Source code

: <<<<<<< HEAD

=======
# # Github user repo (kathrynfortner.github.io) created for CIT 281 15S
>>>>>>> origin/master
=-=-=
TASK PROMPT
Copy out the material above word for word, keeping every line, symbol, and blank line in place.

TASK SOLUTION
Source code

: <<<<<<< HEAD

=======
# # Github user repo (kathrynfortner.github.io) created for CIT 281 15S
>>>>>>> origin/master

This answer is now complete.